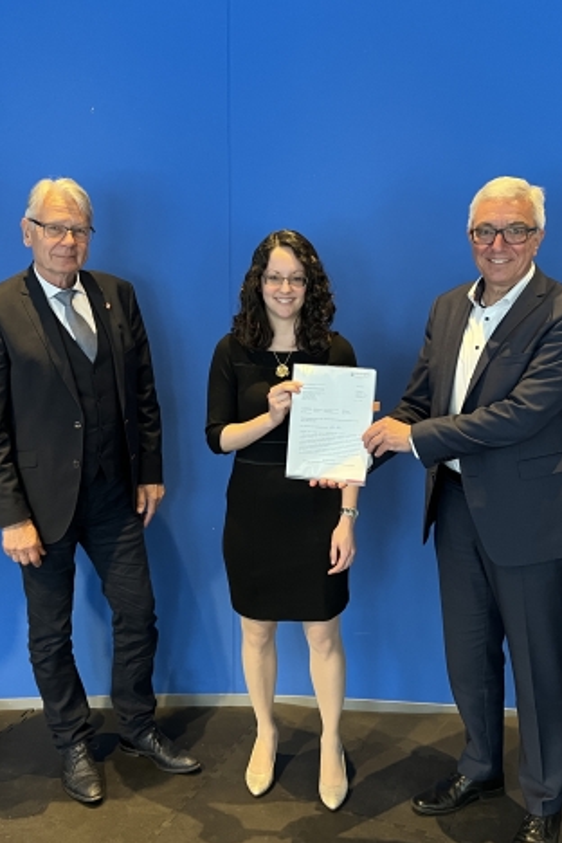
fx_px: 866
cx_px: 288
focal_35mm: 37
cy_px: 414
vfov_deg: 51.9
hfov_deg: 35.9
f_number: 1.5
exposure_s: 1/50
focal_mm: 5.7
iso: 400
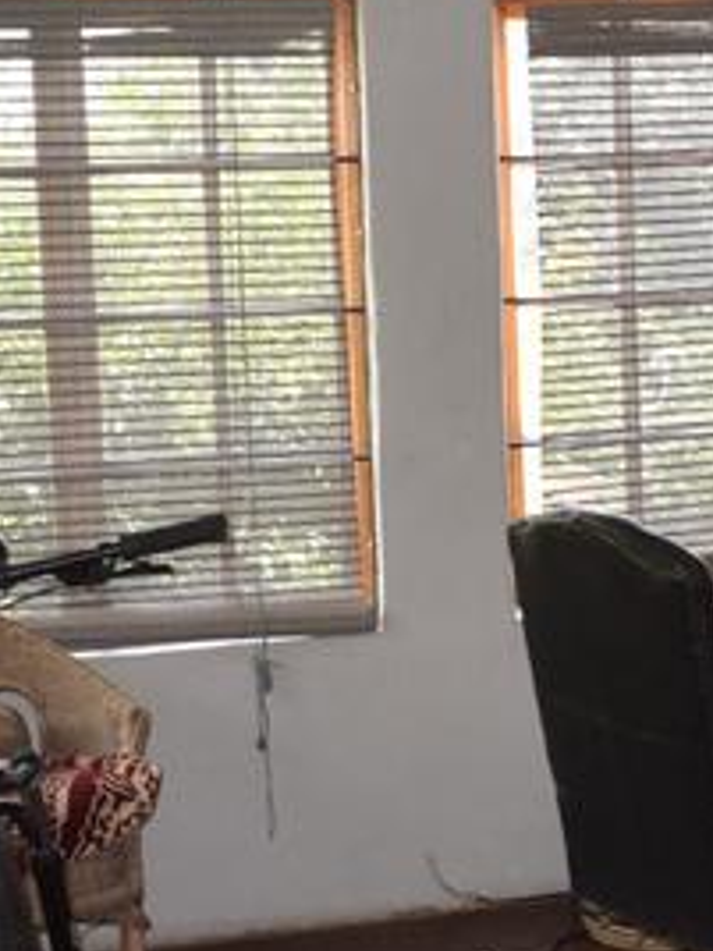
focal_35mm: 86
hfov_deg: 16.5
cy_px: 442
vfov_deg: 22.8
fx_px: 2362
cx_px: 841
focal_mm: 20
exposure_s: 1/100
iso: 800
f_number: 5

------

◆ **Exercise details**: Output every entry word for word, but omit the pictures.

◆ **Result of this exercise**:
fx_px: 866
cx_px: 288
focal_35mm: 37
cy_px: 414
vfov_deg: 51.9
hfov_deg: 35.9
f_number: 1.5
exposure_s: 1/50
focal_mm: 5.7
iso: 400
focal_35mm: 86
hfov_deg: 16.5
cy_px: 442
vfov_deg: 22.8
fx_px: 2362
cx_px: 841
focal_mm: 20
exposure_s: 1/100
iso: 800
f_number: 5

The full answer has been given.